> Directions for this task: Exclude the pictures from your copy, and reproduce each entry below verbatim.

> Input:
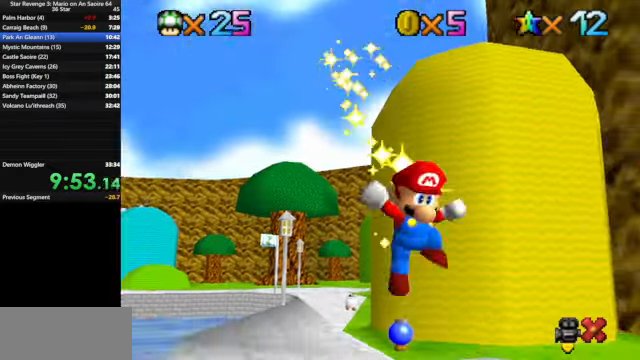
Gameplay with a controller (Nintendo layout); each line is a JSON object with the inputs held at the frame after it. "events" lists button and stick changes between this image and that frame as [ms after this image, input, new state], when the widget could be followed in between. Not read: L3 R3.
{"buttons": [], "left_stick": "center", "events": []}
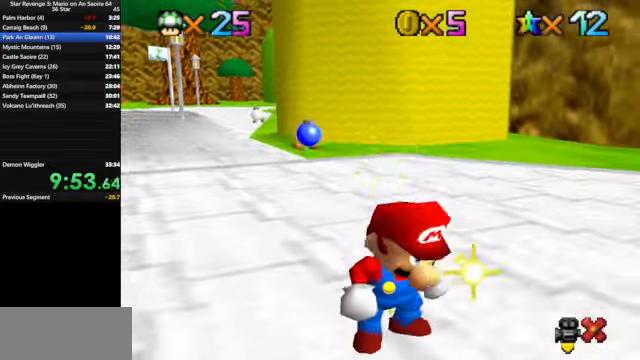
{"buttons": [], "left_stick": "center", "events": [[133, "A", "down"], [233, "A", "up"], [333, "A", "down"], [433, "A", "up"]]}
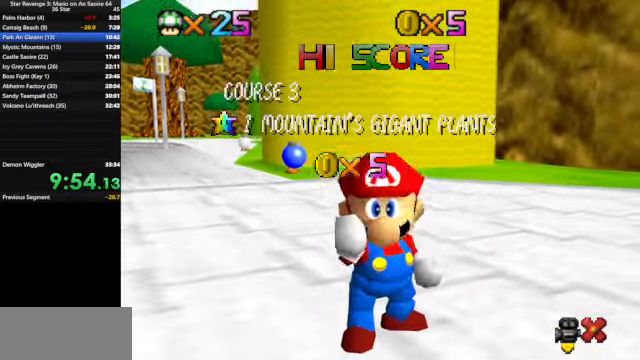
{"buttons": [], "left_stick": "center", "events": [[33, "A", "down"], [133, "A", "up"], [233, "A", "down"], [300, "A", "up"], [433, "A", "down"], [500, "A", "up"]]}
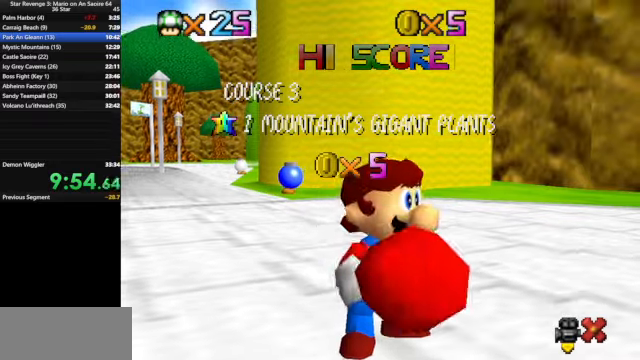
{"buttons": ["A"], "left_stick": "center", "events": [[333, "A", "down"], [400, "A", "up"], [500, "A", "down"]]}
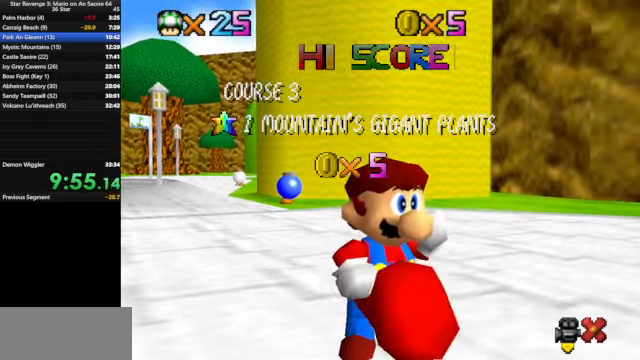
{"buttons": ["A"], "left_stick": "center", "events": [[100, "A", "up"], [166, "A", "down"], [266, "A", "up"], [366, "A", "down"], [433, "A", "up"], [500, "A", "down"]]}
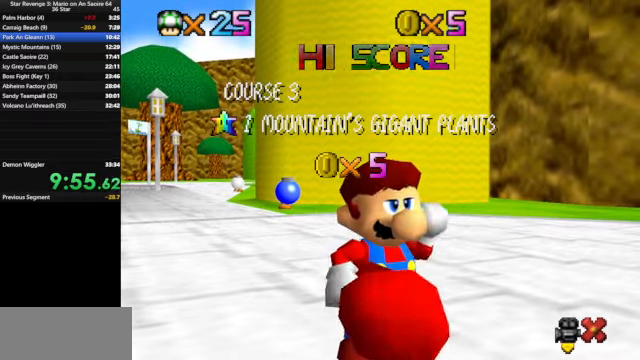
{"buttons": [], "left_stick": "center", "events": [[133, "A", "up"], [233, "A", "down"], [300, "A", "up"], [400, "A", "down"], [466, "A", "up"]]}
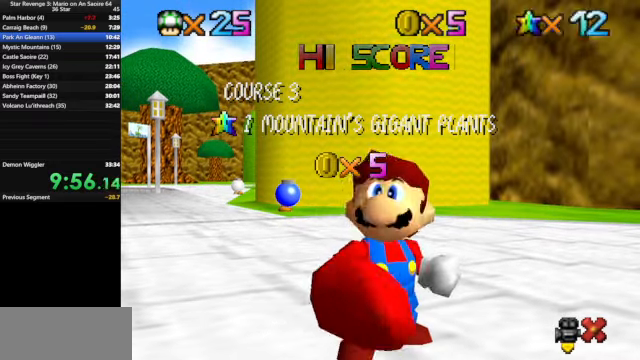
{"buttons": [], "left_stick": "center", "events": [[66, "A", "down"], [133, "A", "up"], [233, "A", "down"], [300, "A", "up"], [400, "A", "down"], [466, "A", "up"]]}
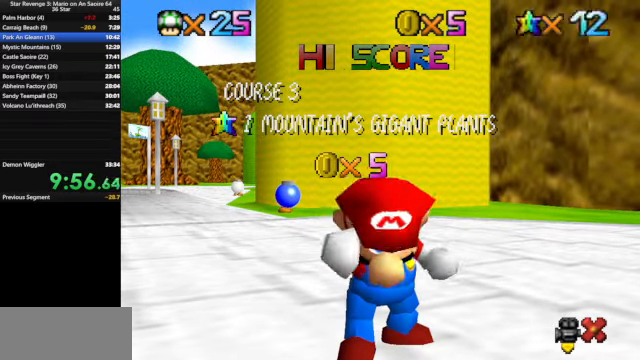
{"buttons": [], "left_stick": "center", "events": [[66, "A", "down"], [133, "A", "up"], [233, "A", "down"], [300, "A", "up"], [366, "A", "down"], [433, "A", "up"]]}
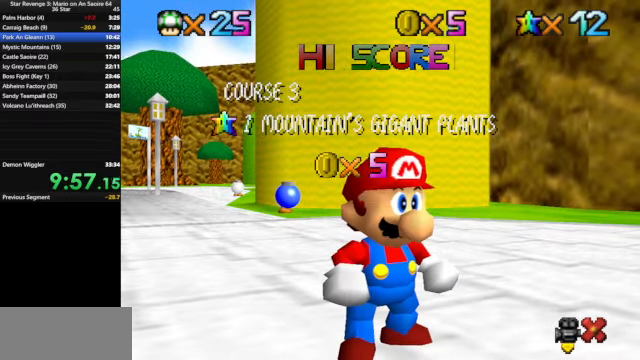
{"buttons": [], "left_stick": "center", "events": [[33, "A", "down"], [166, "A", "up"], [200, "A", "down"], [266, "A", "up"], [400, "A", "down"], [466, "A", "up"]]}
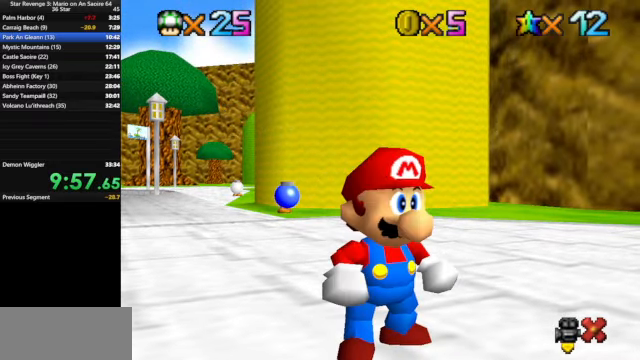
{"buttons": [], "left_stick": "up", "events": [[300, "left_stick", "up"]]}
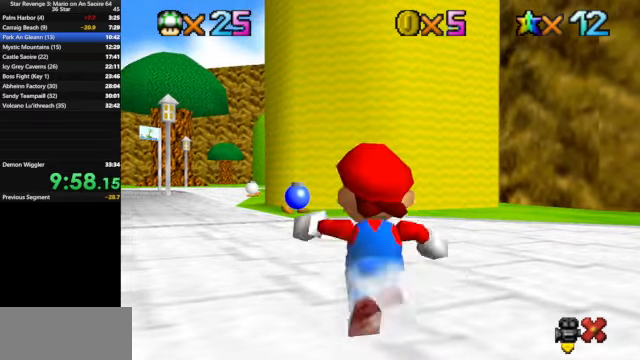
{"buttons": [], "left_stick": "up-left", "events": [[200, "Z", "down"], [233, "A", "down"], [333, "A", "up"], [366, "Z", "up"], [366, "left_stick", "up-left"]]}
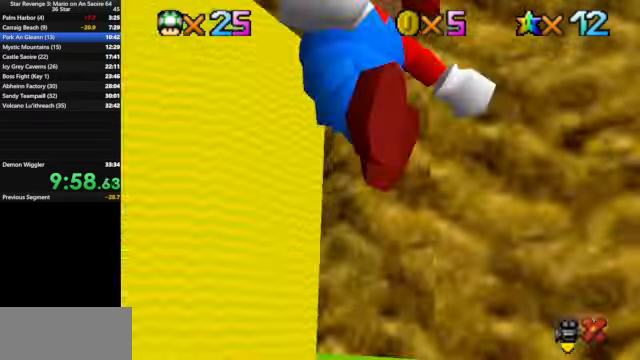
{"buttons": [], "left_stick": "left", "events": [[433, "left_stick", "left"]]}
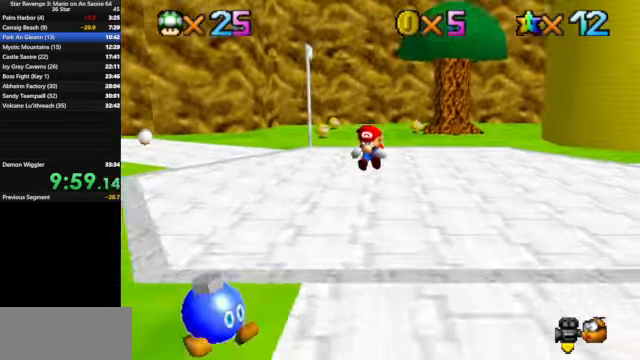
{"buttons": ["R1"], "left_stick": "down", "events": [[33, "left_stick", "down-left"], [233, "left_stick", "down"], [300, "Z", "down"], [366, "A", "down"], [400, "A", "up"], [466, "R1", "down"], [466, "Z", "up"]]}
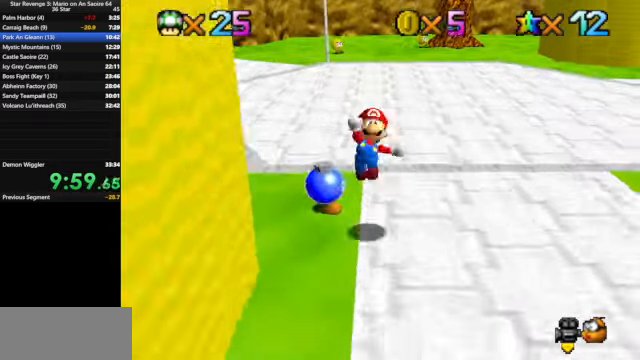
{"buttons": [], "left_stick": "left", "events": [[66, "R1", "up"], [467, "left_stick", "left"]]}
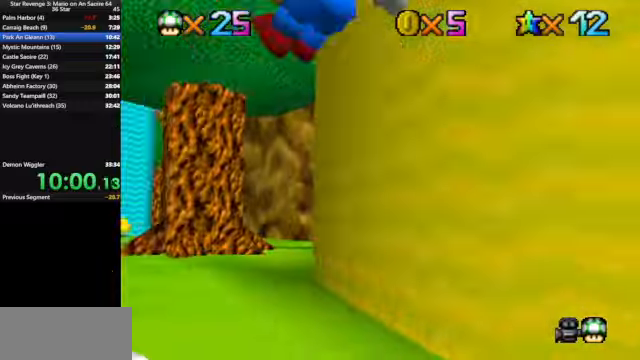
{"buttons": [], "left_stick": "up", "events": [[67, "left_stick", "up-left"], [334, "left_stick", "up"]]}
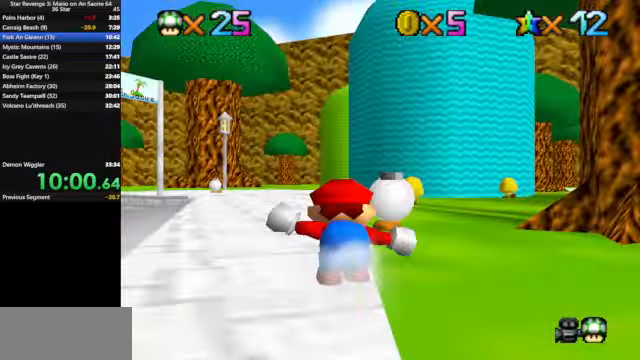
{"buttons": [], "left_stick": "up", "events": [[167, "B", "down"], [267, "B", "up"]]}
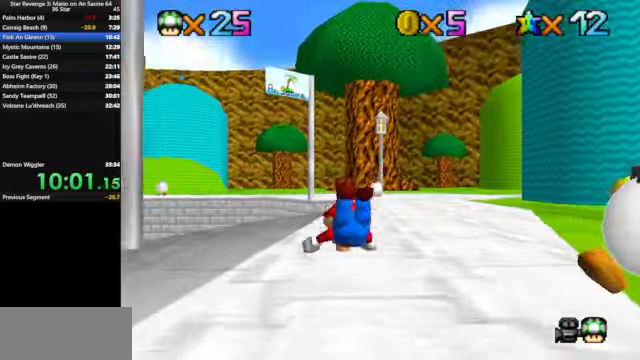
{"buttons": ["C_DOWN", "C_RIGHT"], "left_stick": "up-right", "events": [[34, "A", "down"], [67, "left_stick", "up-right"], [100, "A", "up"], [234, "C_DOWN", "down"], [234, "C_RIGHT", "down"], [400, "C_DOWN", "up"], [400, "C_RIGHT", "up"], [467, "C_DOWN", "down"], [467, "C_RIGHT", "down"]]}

> The answer:
Gameplay with a controller (Nintendo layout); each line is a JSON object with the inputs held at the frame after it. "events" lists button and stick changes between this image and that frame as [ms after this image, input, new state], when the widget could be followed in between. Not read: L3 R3.
{"buttons": [], "left_stick": "center", "events": []}
{"buttons": [], "left_stick": "center", "events": [[133, "A", "down"], [233, "A", "up"], [333, "A", "down"], [433, "A", "up"]]}
{"buttons": [], "left_stick": "center", "events": [[33, "A", "down"], [133, "A", "up"], [233, "A", "down"], [300, "A", "up"], [433, "A", "down"], [500, "A", "up"]]}
{"buttons": ["A"], "left_stick": "center", "events": [[333, "A", "down"], [400, "A", "up"], [500, "A", "down"]]}
{"buttons": ["A"], "left_stick": "center", "events": [[100, "A", "up"], [166, "A", "down"], [266, "A", "up"], [366, "A", "down"], [433, "A", "up"], [500, "A", "down"]]}
{"buttons": [], "left_stick": "center", "events": [[133, "A", "up"], [233, "A", "down"], [300, "A", "up"], [400, "A", "down"], [466, "A", "up"]]}
{"buttons": [], "left_stick": "center", "events": [[66, "A", "down"], [133, "A", "up"], [233, "A", "down"], [300, "A", "up"], [400, "A", "down"], [466, "A", "up"]]}
{"buttons": [], "left_stick": "center", "events": [[66, "A", "down"], [133, "A", "up"], [233, "A", "down"], [300, "A", "up"], [366, "A", "down"], [433, "A", "up"]]}
{"buttons": [], "left_stick": "center", "events": [[33, "A", "down"], [166, "A", "up"], [200, "A", "down"], [266, "A", "up"], [400, "A", "down"], [466, "A", "up"]]}
{"buttons": [], "left_stick": "up", "events": [[300, "left_stick", "up"]]}
{"buttons": [], "left_stick": "up-left", "events": [[200, "Z", "down"], [233, "A", "down"], [333, "A", "up"], [366, "Z", "up"], [366, "left_stick", "up-left"]]}
{"buttons": [], "left_stick": "left", "events": [[433, "left_stick", "left"]]}
{"buttons": ["R1"], "left_stick": "down", "events": [[33, "left_stick", "down-left"], [233, "left_stick", "down"], [300, "Z", "down"], [366, "A", "down"], [400, "A", "up"], [466, "R1", "down"], [466, "Z", "up"]]}
{"buttons": [], "left_stick": "left", "events": [[66, "R1", "up"], [467, "left_stick", "left"]]}
{"buttons": [], "left_stick": "up", "events": [[67, "left_stick", "up-left"], [334, "left_stick", "up"]]}
{"buttons": [], "left_stick": "up", "events": [[167, "B", "down"], [267, "B", "up"]]}
{"buttons": ["C_DOWN", "C_RIGHT"], "left_stick": "up-right", "events": [[34, "A", "down"], [67, "left_stick", "up-right"], [100, "A", "up"], [234, "C_DOWN", "down"], [234, "C_RIGHT", "down"], [400, "C_DOWN", "up"], [400, "C_RIGHT", "up"], [467, "C_DOWN", "down"], [467, "C_RIGHT", "down"]]}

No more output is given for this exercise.